It seems that some of the agencies that weren't able to communicate on scene probably shouldn't have been on scene. Everyone wants to go to "The Big One" even if aren't needed and will only screw up the operation.
That's not limited to police agencies. After the WTC towers were hit in 2001, EMS and fire agencies saddled up and drove to New York City even though they had no role in the disaster plan.
Even before that, when Avianca Flight 052 went down on Long Island in 1990, so many emergency vehicles responded to the single lane road that led to the crash site that no one could get in our out. That delayed evacuation of the injured to the point where helicopters were called in to evacuate some people. The Wikipedia article glosses over this part, but I attended a presentation on this and traffic control was cited as a major issue.
That's why the MSP locks down Logan very tightly anytime there is an incident on the runways.
Watertown was supposed to be a joint BPD, MSP, and FBI operation, but it ended up being much bigger. BPD SWAT, the MSP STOP Team and FBI SWAT out of Boston were there and would have been plenty of troops, but the number of agencies that showed up kept swelling.
It wasn't a radio problem, it was a lack of discipline problem.
I'll say that from my observation, the fire service is much more organized than Law Enforcement when it comes to major incidents. Even with a major disaster like the Brockton Hospital fire and evacuation, no one free lanced. Agencies from all over the state sent units and that included chiefs from several departments. Everyone worked within the ICS system as designed.

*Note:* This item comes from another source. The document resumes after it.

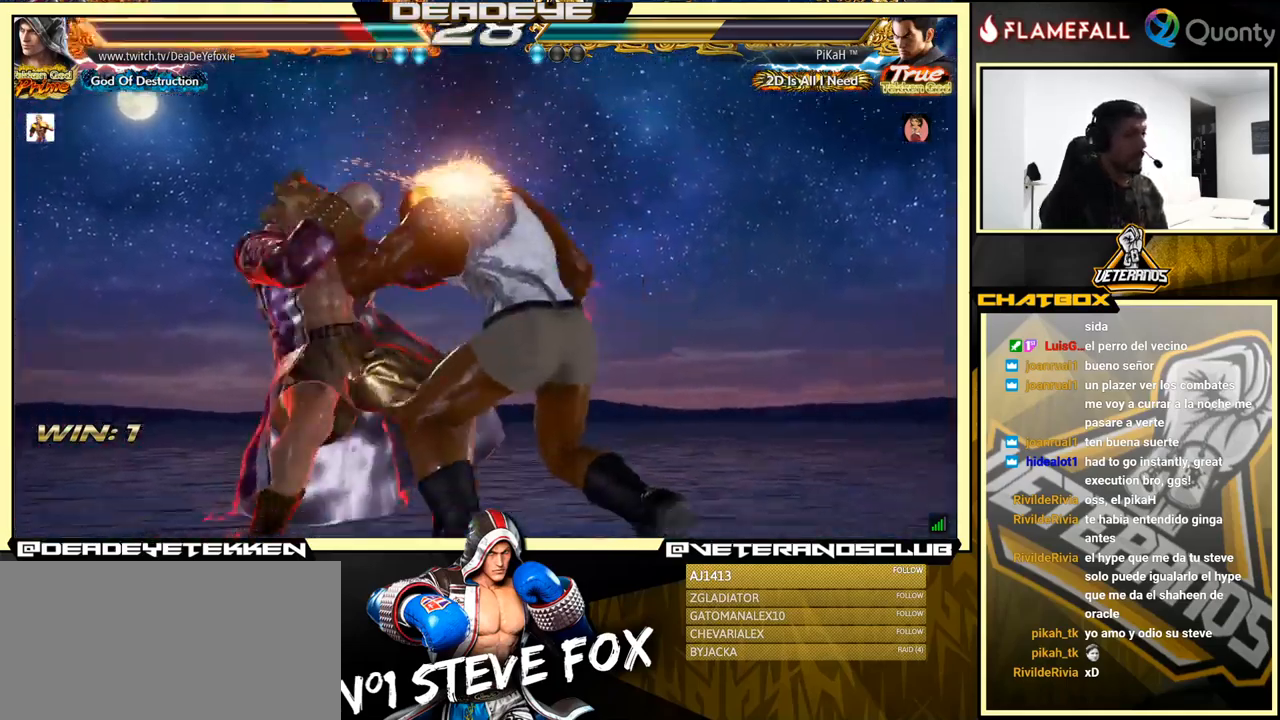
{"buttons": [], "left_stick": "center", "events": [[17, "SQUARE", "up"], [17, "TRIANGLE", "up"], [67, "SQUARE", "down"], [67, "TRIANGLE", "down"], [183, "SQUARE", "up"], [183, "TRIANGLE", "up"], [217, "SQUARE", "down"], [217, "TRIANGLE", "down"], [317, "SQUARE", "up"], [333, "TRIANGLE", "up"], [383, "SQUARE", "down"], [383, "TRIANGLE", "down"], [483, "SQUARE", "up"], [500, "TRIANGLE", "up"]]}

You can have the most sophisticated radio system on the planet and it will be useless if responders don't stick to the plan.
Lynskey 85 wrote: ↑24 Apr 2023 20:57
There certainly were examples of agencies that couldn't communicate with each other. Remember, there was law enforcement from all over New England that was part of this. Even the response from Central MA was mostly in the dark. Virtually no one in central MA at the time had BAPERN programmed in and even today, I'm not sure many if any do. Central MA has been and continues to be heavy on VHF, particularly south of Worcester. But at least now, CEMLEC has multi-band portables which I believe all have BAPREN channels in them, but they did not back then.
The CEMLEC Bearcat ended up in Watertown not because they knew what was going on, but because they saw a steady line of police vehicles responding so hopped in the parade and found themselves at ground zero.
We're peace loving people, we're not hunting trouble, but if trouble should find us, we'll stand up and fight.